Kita merasa bahwa perang sudah berakhir, tidak ada lagi perang-perang seperti dulu, dimana banyak terjadi pengeboman, tembak-menembak dan jatuhnya korban. Tanpa disadari yang sekarang sedang kita hadapi adalah perang budaya dan gaya hidup, dalam perang ini yang terjadi adalah kita masyarakat negara berkembanglah yang menjadi korban-korbannya.
Perhatikan hal-hal yang ada disekeliling kita saat ini, perhatikan apa yang kita makan, perhatikan cara kita berperilaku, kebiasaan-kebiasaan yang kita lakukan, semua menunjukan tanda-tanda bahwa kita beperilaku seperti orang-orang barat, khususnya Amerika Serikat.
Dalam jurnalnya, Doddy W. Sjahbuddin mengatakan, ”The metaphor of “progress” in Indonesia due to development and modernization has brought such changes as the coming of consumer culture, department store, supermarkets and shopping malls, the introduction of credit cards and banking system”.
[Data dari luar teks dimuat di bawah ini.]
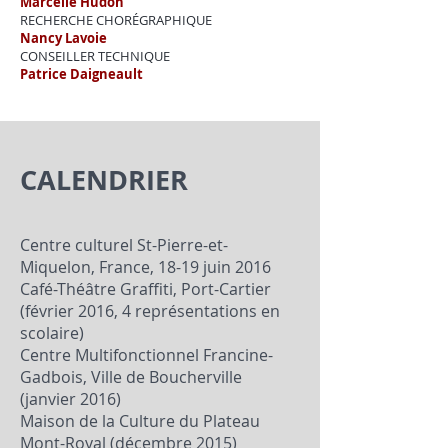
Marcelle Hudon
RECHERCHE CHORÉGRAPHIQUE
Nancy Lavoie
CONSEILLER TECHNIQUE
Patrice Daigneault
CALENDRIER
Centre culturel St-Pierre-et-
Miquelon, France, 18-19 juin 2016
Café-Théâtre Graffiti, Port-Cartier
(février 2016, 4 représentations en
scolaire)
Centre Multifonctionnel Francine-
Gadbois, Ville de Boucherville
(janvier 2016)
Maison de la Culture du Plateau
Mont-Royal (décembre 2015)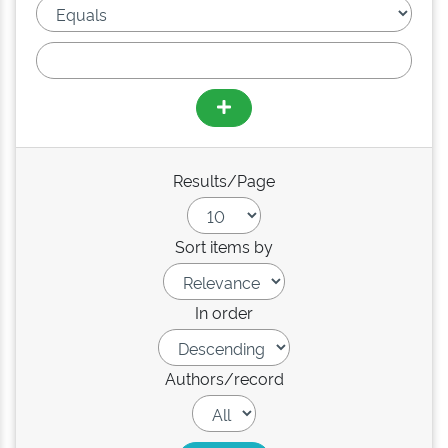
Results/Page
Sort items by
In order
Authors/record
Jelas bahwa budaya asli dari Indonesia sendiri sudah tersingkirkan dari kehidupan masyarakat Indonesia itu sendiri, khususnya masyarakat perkotaan. Budaya yang hampir hilang terutama adalah gaya hidup sehari-hari dan hiburan yang digemari. Baik tua maupun muda, masyarakat perkotaan sudah terbiasa dan tenggelam dengan pola hidup ala Amerika Serikat, terutama anak-anak muda. Sifat konsumerisme juga mulai menyebar disegala kalangan, buruknya yang dimaksud segala kalangan ini benar-benar segala kalangan, tidak memandang apakah itu orang kaya ataupun orang miskin, tidak peduli juga anak muda atau orang tua, bahkan kota maupun desa. Sekarang semua orang berlomba-lomba untuk memiliki produk-produk terbaru.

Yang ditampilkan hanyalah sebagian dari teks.